[Items from a data source]

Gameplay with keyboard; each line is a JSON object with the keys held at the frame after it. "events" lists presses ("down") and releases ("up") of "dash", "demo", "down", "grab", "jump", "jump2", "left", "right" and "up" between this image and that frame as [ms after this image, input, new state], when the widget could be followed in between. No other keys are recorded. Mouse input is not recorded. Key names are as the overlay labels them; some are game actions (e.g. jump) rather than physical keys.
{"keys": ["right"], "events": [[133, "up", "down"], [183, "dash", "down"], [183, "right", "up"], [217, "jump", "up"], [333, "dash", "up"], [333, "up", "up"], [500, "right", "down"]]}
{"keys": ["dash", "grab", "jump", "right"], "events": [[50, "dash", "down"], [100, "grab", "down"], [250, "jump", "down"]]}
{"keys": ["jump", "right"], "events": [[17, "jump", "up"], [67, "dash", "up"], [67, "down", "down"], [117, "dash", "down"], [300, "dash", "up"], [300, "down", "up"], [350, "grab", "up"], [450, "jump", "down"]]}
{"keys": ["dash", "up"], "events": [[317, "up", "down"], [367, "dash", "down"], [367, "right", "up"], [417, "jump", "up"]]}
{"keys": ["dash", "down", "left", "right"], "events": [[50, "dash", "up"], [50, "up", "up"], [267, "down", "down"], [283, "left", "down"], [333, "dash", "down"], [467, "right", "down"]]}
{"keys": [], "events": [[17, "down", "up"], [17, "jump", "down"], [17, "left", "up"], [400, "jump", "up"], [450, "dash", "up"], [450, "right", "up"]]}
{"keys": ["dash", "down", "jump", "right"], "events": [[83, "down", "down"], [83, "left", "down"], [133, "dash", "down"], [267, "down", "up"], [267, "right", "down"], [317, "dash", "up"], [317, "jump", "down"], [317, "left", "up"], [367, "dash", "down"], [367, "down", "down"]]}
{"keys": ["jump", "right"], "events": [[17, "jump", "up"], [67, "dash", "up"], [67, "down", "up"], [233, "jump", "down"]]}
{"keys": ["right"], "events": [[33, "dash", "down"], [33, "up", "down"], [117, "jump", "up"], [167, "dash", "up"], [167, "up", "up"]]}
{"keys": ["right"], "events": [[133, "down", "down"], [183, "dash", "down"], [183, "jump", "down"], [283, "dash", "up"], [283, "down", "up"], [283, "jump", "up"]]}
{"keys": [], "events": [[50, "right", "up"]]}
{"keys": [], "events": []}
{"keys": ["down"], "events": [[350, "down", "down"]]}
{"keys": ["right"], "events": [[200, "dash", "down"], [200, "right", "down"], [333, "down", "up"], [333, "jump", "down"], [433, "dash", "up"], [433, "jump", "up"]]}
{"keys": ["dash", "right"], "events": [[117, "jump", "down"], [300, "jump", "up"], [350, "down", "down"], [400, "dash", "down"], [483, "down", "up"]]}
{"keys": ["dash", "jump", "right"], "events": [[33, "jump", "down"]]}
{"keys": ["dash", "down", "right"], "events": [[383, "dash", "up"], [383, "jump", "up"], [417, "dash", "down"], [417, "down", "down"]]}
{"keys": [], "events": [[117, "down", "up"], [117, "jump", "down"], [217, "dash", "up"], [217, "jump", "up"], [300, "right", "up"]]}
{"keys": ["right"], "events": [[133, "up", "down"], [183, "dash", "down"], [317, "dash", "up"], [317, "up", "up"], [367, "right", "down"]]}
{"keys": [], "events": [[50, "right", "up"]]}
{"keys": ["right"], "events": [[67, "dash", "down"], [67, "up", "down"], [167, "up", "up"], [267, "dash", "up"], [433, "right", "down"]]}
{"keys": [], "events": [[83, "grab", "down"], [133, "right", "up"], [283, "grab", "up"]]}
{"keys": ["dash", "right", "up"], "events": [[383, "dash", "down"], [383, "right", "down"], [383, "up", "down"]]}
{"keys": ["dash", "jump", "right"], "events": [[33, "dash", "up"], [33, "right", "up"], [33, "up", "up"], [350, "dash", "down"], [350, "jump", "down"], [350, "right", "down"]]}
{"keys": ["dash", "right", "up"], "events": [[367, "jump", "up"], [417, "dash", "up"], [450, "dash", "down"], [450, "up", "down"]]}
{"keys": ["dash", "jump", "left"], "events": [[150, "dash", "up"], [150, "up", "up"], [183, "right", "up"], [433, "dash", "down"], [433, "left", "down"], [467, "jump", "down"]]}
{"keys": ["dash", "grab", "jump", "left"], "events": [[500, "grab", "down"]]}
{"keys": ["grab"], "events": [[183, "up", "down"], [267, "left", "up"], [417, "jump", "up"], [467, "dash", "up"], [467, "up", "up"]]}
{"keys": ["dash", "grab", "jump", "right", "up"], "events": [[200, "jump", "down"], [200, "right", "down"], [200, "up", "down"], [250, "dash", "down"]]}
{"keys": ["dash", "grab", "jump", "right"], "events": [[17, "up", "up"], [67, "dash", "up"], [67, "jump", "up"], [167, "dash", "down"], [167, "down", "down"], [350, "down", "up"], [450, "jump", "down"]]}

▸ **What the exercise asks**
Output all the lines above. Keep each one exact.

▸ **Task answer**
Gameplay with keyboard; each line is a JSON object with the keys held at the frame after it. "events" lists presses ("down") and releases ("up") of "dash", "demo", "down", "grab", "jump", "jump2", "left", "right" and "up" between this image and that frame as [ms after this image, input, new state], when the widget could be followed in between. No other keys are recorded. Mouse input is not recorded. Key names are as the overlay labels them; some are game actions (e.g. jump) rather than physical keys.
{"keys": ["right"], "events": [[133, "up", "down"], [183, "dash", "down"], [183, "right", "up"], [217, "jump", "up"], [333, "dash", "up"], [333, "up", "up"], [500, "right", "down"]]}
{"keys": ["dash", "grab", "jump", "right"], "events": [[50, "dash", "down"], [100, "grab", "down"], [250, "jump", "down"]]}
{"keys": ["jump", "right"], "events": [[17, "jump", "up"], [67, "dash", "up"], [67, "down", "down"], [117, "dash", "down"], [300, "dash", "up"], [300, "down", "up"], [350, "grab", "up"], [450, "jump", "down"]]}
{"keys": ["dash", "up"], "events": [[317, "up", "down"], [367, "dash", "down"], [367, "right", "up"], [417, "jump", "up"]]}
{"keys": ["dash", "down", "left", "right"], "events": [[50, "dash", "up"], [50, "up", "up"], [267, "down", "down"], [283, "left", "down"], [333, "dash", "down"], [467, "right", "down"]]}
{"keys": [], "events": [[17, "down", "up"], [17, "jump", "down"], [17, "left", "up"], [400, "jump", "up"], [450, "dash", "up"], [450, "right", "up"]]}
{"keys": ["dash", "down", "jump", "right"], "events": [[83, "down", "down"], [83, "left", "down"], [133, "dash", "down"], [267, "down", "up"], [267, "right", "down"], [317, "dash", "up"], [317, "jump", "down"], [317, "left", "up"], [367, "dash", "down"], [367, "down", "down"]]}
{"keys": ["jump", "right"], "events": [[17, "jump", "up"], [67, "dash", "up"], [67, "down", "up"], [233, "jump", "down"]]}
{"keys": ["right"], "events": [[33, "dash", "down"], [33, "up", "down"], [117, "jump", "up"], [167, "dash", "up"], [167, "up", "up"]]}
{"keys": ["right"], "events": [[133, "down", "down"], [183, "dash", "down"], [183, "jump", "down"], [283, "dash", "up"], [283, "down", "up"], [283, "jump", "up"]]}
{"keys": [], "events": [[50, "right", "up"]]}
{"keys": [], "events": []}
{"keys": ["down"], "events": [[350, "down", "down"]]}
{"keys": ["right"], "events": [[200, "dash", "down"], [200, "right", "down"], [333, "down", "up"], [333, "jump", "down"], [433, "dash", "up"], [433, "jump", "up"]]}
{"keys": ["dash", "right"], "events": [[117, "jump", "down"], [300, "jump", "up"], [350, "down", "down"], [400, "dash", "down"], [483, "down", "up"]]}
{"keys": ["dash", "jump", "right"], "events": [[33, "jump", "down"]]}
{"keys": ["dash", "down", "right"], "events": [[383, "dash", "up"], [383, "jump", "up"], [417, "dash", "down"], [417, "down", "down"]]}
{"keys": [], "events": [[117, "down", "up"], [117, "jump", "down"], [217, "dash", "up"], [217, "jump", "up"], [300, "right", "up"]]}
{"keys": ["right"], "events": [[133, "up", "down"], [183, "dash", "down"], [317, "dash", "up"], [317, "up", "up"], [367, "right", "down"]]}
{"keys": [], "events": [[50, "right", "up"]]}
{"keys": ["right"], "events": [[67, "dash", "down"], [67, "up", "down"], [167, "up", "up"], [267, "dash", "up"], [433, "right", "down"]]}
{"keys": [], "events": [[83, "grab", "down"], [133, "right", "up"], [283, "grab", "up"]]}
{"keys": ["dash", "right", "up"], "events": [[383, "dash", "down"], [383, "right", "down"], [383, "up", "down"]]}
{"keys": ["dash", "jump", "right"], "events": [[33, "dash", "up"], [33, "right", "up"], [33, "up", "up"], [350, "dash", "down"], [350, "jump", "down"], [350, "right", "down"]]}
{"keys": ["dash", "right", "up"], "events": [[367, "jump", "up"], [417, "dash", "up"], [450, "dash", "down"], [450, "up", "down"]]}
{"keys": ["dash", "jump", "left"], "events": [[150, "dash", "up"], [150, "up", "up"], [183, "right", "up"], [433, "dash", "down"], [433, "left", "down"], [467, "jump", "down"]]}
{"keys": ["dash", "grab", "jump", "left"], "events": [[500, "grab", "down"]]}
{"keys": ["grab"], "events": [[183, "up", "down"], [267, "left", "up"], [417, "jump", "up"], [467, "dash", "up"], [467, "up", "up"]]}
{"keys": ["dash", "grab", "jump", "right", "up"], "events": [[200, "jump", "down"], [200, "right", "down"], [200, "up", "down"], [250, "dash", "down"]]}
{"keys": ["dash", "grab", "jump", "right"], "events": [[17, "up", "up"], [67, "dash", "up"], [67, "jump", "up"], [167, "dash", "down"], [167, "down", "down"], [350, "down", "up"], [450, "jump", "down"]]}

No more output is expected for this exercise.